- **What needs to be done**: Lines below starting with the line with "index pip: (131, 256)" and going on through the line with "thumb mcp: (298, 302)" must be output exactly; the rest of the records must be left out.

- **Data shown**:
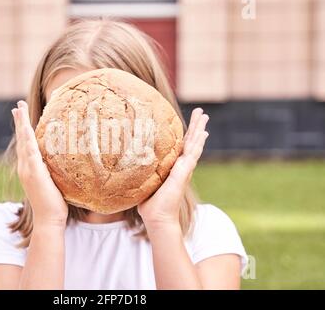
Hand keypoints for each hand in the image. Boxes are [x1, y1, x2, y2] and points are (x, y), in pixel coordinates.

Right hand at [12, 100, 67, 227]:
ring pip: (23, 142)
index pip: (25, 145)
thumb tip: (65, 161)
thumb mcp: (54, 182)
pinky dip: (26, 138)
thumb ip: (54, 170)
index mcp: (29, 169)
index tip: (21, 115)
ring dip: (21, 125)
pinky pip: (29, 152)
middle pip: (21, 140)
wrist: (49, 219)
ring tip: (19, 109)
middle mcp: (25, 167)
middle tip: (17, 105)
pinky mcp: (34, 173)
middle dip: (19, 122)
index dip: (23, 130)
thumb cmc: (55, 203)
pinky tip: (26, 128)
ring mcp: (27, 170)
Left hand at [138, 108, 208, 228]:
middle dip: (195, 126)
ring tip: (205, 116)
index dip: (185, 135)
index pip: (180, 147)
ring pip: (194, 145)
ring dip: (199, 129)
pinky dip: (199, 142)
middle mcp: (181, 167)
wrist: (157, 217)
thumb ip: (140, 173)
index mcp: (173, 168)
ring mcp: (184, 169)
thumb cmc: (149, 204)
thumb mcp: (144, 183)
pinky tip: (203, 132)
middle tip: (201, 112)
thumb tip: (124, 166)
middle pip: (190, 142)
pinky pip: (193, 153)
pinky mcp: (184, 172)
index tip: (188, 123)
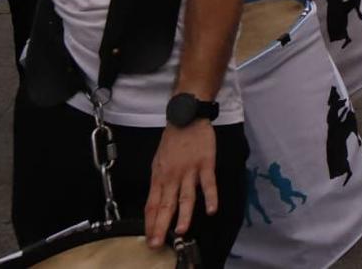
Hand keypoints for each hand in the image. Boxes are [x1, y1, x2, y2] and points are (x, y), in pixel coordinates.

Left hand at [144, 119, 218, 248]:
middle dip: (160, 226)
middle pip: (165, 205)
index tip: (149, 238)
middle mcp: (172, 176)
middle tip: (157, 243)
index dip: (150, 222)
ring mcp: (189, 170)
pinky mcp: (205, 163)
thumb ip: (159, 183)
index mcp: (159, 176)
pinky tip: (211, 209)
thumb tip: (157, 203)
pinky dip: (210, 197)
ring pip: (185, 197)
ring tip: (181, 231)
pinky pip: (208, 183)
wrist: (186, 117)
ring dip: (183, 215)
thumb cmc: (173, 140)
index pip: (152, 204)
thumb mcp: (159, 162)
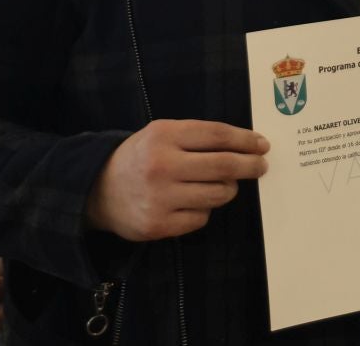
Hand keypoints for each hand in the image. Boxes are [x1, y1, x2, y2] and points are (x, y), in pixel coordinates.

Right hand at [86, 119, 268, 240]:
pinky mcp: (159, 225)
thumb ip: (198, 137)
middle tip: (261, 166)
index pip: (217, 135)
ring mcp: (160, 198)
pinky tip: (192, 203)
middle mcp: (161, 166)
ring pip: (218, 195)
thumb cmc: (140, 158)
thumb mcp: (161, 134)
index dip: (245, 140)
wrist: (98, 190)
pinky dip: (204, 210)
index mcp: (163, 136)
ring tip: (221, 185)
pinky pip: (202, 218)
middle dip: (250, 166)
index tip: (262, 145)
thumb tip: (247, 146)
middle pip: (223, 166)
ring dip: (228, 189)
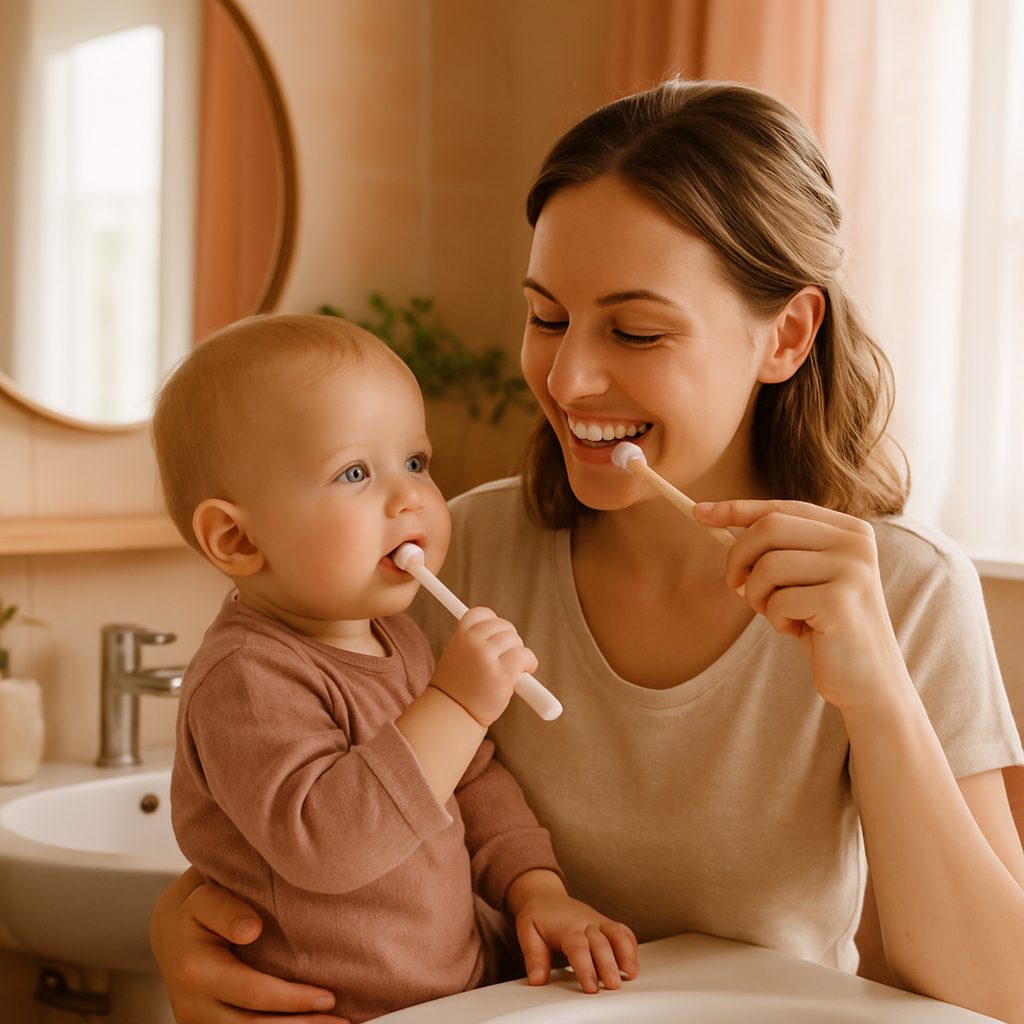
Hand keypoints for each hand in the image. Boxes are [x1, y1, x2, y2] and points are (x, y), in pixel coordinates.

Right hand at [150, 870, 340, 1022]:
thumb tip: (252, 929)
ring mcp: (195, 1022)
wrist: (170, 931)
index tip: (329, 997)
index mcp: (195, 970)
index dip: (293, 999)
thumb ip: (226, 909)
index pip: (252, 993)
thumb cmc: (198, 907)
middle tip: (341, 1022)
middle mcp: (192, 1004)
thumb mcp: (205, 897)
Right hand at [431, 607, 538, 725]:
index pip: (482, 613)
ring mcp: (487, 658)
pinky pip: (525, 656)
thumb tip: (505, 632)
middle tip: (506, 657)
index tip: (497, 636)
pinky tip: (524, 673)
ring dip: (519, 653)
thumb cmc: (457, 687)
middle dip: (509, 640)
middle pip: (504, 626)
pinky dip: (529, 664)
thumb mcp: (457, 656)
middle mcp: (473, 643)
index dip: (493, 623)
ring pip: (516, 641)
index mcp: (460, 636)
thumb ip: (474, 642)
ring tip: (512, 669)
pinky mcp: (502, 674)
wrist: (452, 714)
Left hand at [509, 872, 637, 993]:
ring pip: (616, 934)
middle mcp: (586, 923)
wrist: (545, 896)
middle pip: (601, 943)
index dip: (585, 967)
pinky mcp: (606, 924)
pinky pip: (623, 931)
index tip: (590, 987)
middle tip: (613, 985)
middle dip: (609, 965)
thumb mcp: (528, 933)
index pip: (578, 947)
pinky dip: (631, 945)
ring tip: (631, 973)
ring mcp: (598, 922)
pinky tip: (633, 963)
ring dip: (626, 952)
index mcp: (566, 927)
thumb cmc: (538, 917)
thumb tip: (537, 979)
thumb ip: (534, 956)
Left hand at [695, 499, 907, 710]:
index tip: (700, 512)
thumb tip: (711, 515)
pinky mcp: (841, 601)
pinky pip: (779, 600)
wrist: (868, 680)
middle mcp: (856, 542)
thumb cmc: (825, 626)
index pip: (781, 507)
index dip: (736, 509)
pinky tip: (798, 632)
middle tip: (734, 585)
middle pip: (769, 527)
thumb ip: (773, 548)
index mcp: (848, 529)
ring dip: (758, 595)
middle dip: (738, 557)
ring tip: (778, 614)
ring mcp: (852, 570)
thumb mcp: (801, 578)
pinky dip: (776, 620)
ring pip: (769, 565)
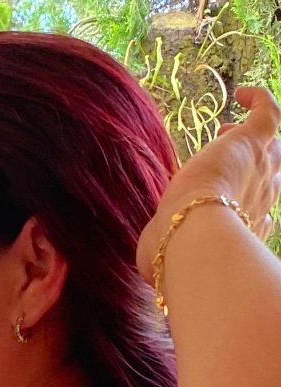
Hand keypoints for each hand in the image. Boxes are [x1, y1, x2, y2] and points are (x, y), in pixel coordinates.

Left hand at [137, 86, 280, 280]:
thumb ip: (162, 254)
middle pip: (270, 173)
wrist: (194, 240)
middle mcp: (262, 199)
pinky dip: (259, 100)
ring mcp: (261, 170)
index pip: (257, 206)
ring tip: (223, 131)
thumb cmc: (179, 255)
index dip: (241, 195)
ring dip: (250, 137)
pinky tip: (240, 93)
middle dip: (252, 163)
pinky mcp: (253, 143)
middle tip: (222, 158)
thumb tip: (148, 264)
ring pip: (271, 147)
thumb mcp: (168, 255)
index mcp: (248, 225)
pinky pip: (268, 113)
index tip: (219, 189)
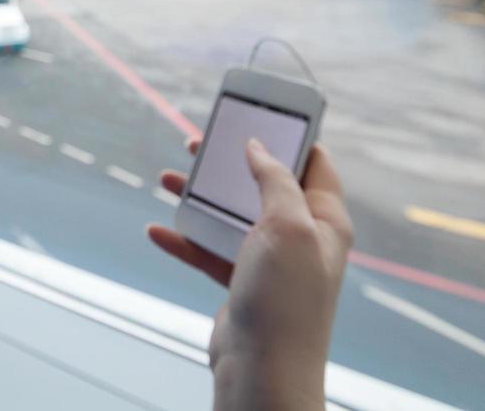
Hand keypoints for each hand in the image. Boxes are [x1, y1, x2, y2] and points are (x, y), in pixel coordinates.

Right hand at [146, 135, 353, 410]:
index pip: (314, 163)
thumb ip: (275, 180)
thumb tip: (261, 148)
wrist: (263, 370)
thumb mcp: (288, 225)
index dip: (288, 135)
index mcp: (325, 220)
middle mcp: (300, 237)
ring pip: (230, 215)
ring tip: (168, 177)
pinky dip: (184, 238)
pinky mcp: (241, 283)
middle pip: (262, 184)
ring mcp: (270, 262)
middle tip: (200, 141)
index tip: (256, 114)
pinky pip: (209, 250)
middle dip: (229, 162)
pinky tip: (159, 230)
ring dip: (199, 197)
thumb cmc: (285, 300)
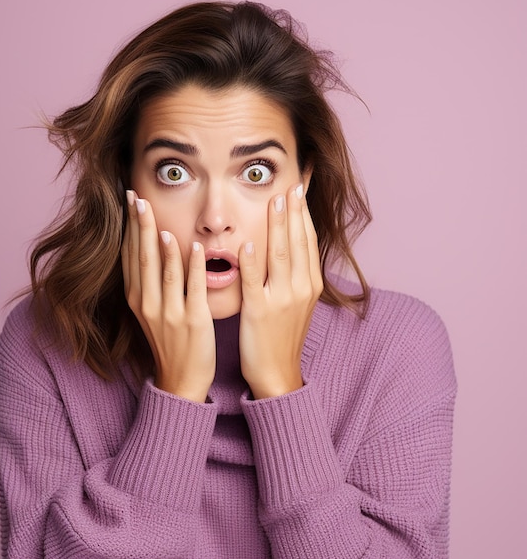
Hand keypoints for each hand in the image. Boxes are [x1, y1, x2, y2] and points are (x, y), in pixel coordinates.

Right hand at [121, 190, 215, 402]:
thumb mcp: (151, 311)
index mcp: (137, 299)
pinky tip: (195, 246)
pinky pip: (192, 288)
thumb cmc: (170, 342)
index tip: (129, 200)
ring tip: (155, 214)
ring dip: (159, 241)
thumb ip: (150, 282)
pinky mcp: (193, 321)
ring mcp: (169, 313)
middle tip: (135, 196)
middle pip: (142, 257)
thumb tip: (152, 248)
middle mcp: (148, 304)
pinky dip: (192, 266)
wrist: (181, 379)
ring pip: (162, 270)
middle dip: (138, 225)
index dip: (129, 227)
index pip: (131, 256)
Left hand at [238, 183, 322, 399]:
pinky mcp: (259, 312)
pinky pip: (255, 284)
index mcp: (310, 283)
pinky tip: (248, 245)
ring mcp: (281, 300)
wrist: (278, 372)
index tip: (299, 188)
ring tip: (274, 202)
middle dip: (293, 211)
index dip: (303, 213)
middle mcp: (301, 288)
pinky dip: (253, 264)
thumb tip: (292, 245)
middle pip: (297, 241)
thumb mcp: (298, 302)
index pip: (308, 240)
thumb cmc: (283, 335)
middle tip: (288, 185)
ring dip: (278, 226)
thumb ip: (296, 273)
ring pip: (281, 256)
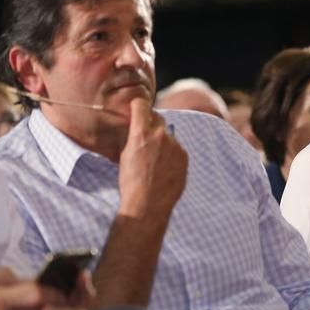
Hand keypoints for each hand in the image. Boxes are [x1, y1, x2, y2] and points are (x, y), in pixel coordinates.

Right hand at [118, 98, 187, 218]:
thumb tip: (136, 127)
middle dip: (151, 122)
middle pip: (157, 118)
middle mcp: (160, 136)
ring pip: (168, 135)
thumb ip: (134, 136)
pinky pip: (177, 149)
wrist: (148, 204)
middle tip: (145, 133)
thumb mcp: (125, 154)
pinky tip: (164, 167)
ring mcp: (175, 146)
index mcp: (141, 133)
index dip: (138, 105)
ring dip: (162, 140)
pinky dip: (171, 153)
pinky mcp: (185, 156)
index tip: (137, 107)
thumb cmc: (130, 181)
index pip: (141, 105)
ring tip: (154, 159)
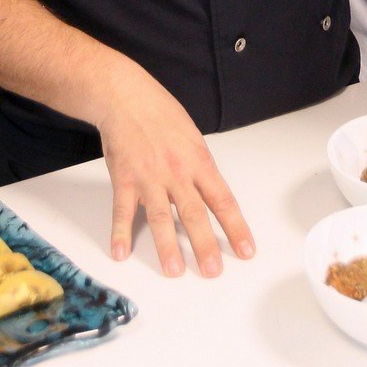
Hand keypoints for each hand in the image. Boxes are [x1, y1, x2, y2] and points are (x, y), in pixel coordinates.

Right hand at [96, 68, 254, 277]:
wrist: (125, 96)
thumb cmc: (160, 113)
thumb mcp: (191, 136)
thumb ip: (199, 167)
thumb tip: (210, 195)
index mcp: (198, 161)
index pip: (223, 200)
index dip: (236, 227)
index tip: (246, 250)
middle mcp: (176, 171)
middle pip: (194, 213)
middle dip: (205, 244)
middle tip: (213, 271)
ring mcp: (149, 176)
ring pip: (160, 216)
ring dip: (167, 245)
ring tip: (174, 270)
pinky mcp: (124, 178)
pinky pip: (123, 210)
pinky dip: (120, 232)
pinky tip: (120, 251)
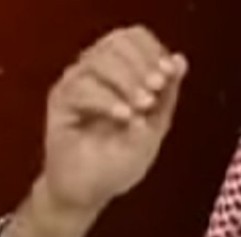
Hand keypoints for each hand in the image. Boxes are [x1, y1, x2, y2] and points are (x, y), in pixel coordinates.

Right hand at [41, 25, 187, 221]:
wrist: (89, 193)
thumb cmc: (118, 162)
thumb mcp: (153, 129)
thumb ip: (166, 97)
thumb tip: (181, 60)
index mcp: (118, 71)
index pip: (134, 38)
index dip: (152, 50)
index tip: (168, 73)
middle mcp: (94, 72)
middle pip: (116, 44)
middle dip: (141, 65)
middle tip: (156, 88)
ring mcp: (75, 84)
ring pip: (98, 61)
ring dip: (126, 81)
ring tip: (141, 107)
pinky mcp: (59, 102)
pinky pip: (82, 88)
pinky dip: (107, 100)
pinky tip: (124, 117)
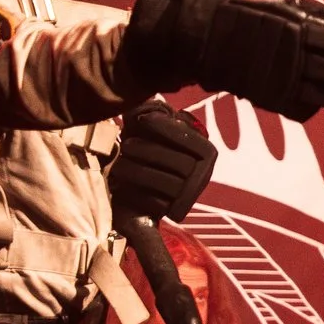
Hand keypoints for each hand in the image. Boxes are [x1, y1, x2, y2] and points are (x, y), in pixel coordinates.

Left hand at [109, 99, 216, 220]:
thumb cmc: (140, 147)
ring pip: (169, 184)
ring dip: (140, 172)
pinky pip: (157, 204)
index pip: (193, 140)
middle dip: (151, 151)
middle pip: (182, 164)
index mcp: (205, 152)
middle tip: (125, 144)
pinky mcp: (170, 213)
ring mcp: (189, 196)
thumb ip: (149, 111)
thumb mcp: (146, 126)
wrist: (131, 185)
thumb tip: (149, 110)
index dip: (168, 129)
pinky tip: (120, 185)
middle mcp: (204, 175)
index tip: (141, 120)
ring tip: (119, 163)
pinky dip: (136, 194)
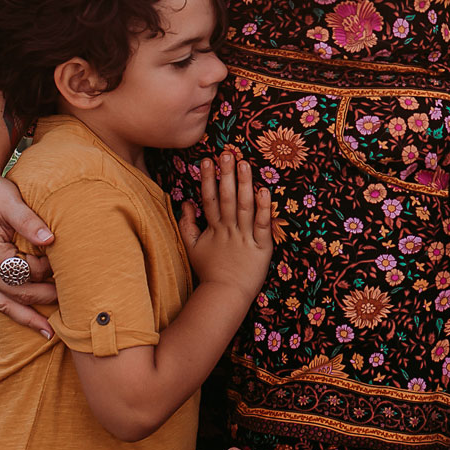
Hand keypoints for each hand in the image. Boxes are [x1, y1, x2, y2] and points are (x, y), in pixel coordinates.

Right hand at [0, 171, 57, 345]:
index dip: (51, 272)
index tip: (71, 268)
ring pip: (3, 305)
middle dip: (45, 303)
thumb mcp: (11, 203)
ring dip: (25, 320)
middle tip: (73, 312)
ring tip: (48, 335)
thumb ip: (30, 223)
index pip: (30, 273)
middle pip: (20, 294)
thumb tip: (51, 239)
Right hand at [181, 155, 272, 297]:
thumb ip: (186, 224)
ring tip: (244, 164)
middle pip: (227, 199)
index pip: (210, 199)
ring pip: (245, 207)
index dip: (208, 179)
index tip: (207, 160)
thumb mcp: (191, 247)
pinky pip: (262, 225)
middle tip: (227, 153)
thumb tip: (185, 202)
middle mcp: (229, 230)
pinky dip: (263, 209)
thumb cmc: (209, 271)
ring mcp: (245, 238)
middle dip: (226, 175)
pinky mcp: (261, 248)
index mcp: (213, 229)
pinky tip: (264, 191)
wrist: (225, 296)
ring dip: (244, 184)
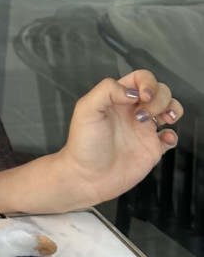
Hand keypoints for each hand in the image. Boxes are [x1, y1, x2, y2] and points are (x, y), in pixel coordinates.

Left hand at [56, 71, 182, 207]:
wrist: (87, 177)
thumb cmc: (83, 144)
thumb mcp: (86, 109)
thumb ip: (107, 91)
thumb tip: (133, 92)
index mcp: (117, 99)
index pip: (141, 78)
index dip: (147, 82)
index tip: (142, 96)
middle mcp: (132, 112)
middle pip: (159, 91)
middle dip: (158, 99)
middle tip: (142, 116)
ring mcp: (143, 130)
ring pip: (169, 109)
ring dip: (172, 109)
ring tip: (163, 120)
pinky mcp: (151, 149)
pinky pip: (171, 137)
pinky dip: (174, 135)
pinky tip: (164, 139)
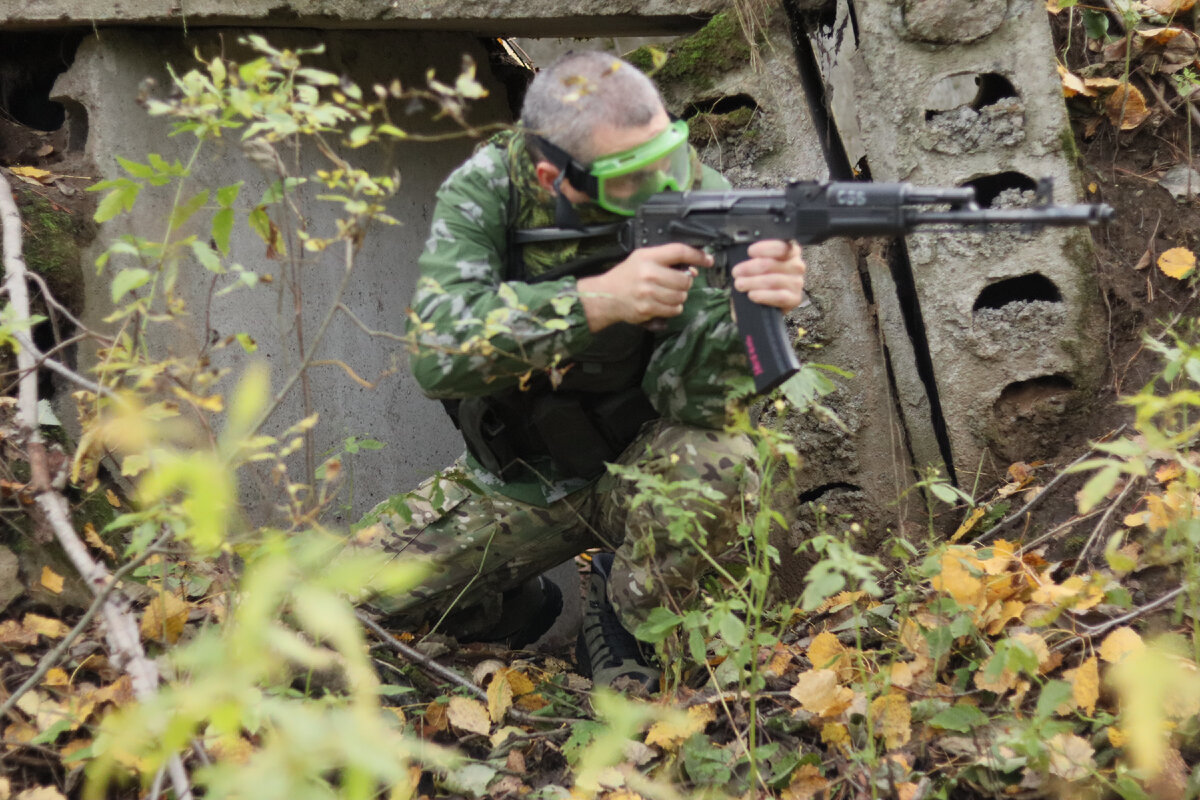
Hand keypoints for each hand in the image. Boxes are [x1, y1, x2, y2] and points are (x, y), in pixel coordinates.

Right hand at [577, 243, 712, 331]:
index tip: (708, 260)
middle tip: (676, 283)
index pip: (679, 252)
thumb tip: (693, 270)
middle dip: (685, 283)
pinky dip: (673, 308)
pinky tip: (663, 303)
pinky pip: (673, 310)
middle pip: (684, 279)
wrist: (606, 295)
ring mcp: (647, 293)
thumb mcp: (643, 259)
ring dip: (679, 297)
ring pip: (681, 296)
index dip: (698, 256)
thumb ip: (667, 261)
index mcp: (648, 256)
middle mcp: (648, 273)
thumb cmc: (627, 276)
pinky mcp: (647, 309)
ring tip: (668, 294)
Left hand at [731, 239, 806, 310]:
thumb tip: (743, 253)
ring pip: (773, 280)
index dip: (764, 248)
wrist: (766, 301)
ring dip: (752, 282)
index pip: (781, 246)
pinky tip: (752, 295)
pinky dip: (763, 295)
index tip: (750, 252)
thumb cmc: (762, 277)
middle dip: (749, 268)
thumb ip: (757, 256)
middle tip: (737, 272)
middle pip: (771, 264)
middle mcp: (796, 266)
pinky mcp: (795, 298)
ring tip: (740, 284)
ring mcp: (797, 283)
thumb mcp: (760, 262)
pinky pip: (779, 296)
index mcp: (790, 252)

- **Your response**:
index pip: (131, 256)
Left hand at [238, 183, 322, 399]:
pinky mcp: (259, 312)
pinky pip: (255, 284)
index mcp: (310, 283)
pinky tip: (248, 245)
ring mcp: (281, 300)
wrist: (278, 372)
index tip: (299, 188)
ring tip: (274, 202)
middle dip: (293, 211)
index dip: (303, 213)
middle mcp: (301, 288)
pinky dip: (253, 264)
thumb tip: (292, 245)
middle pip: (297, 241)
thumb mcp: (298, 302)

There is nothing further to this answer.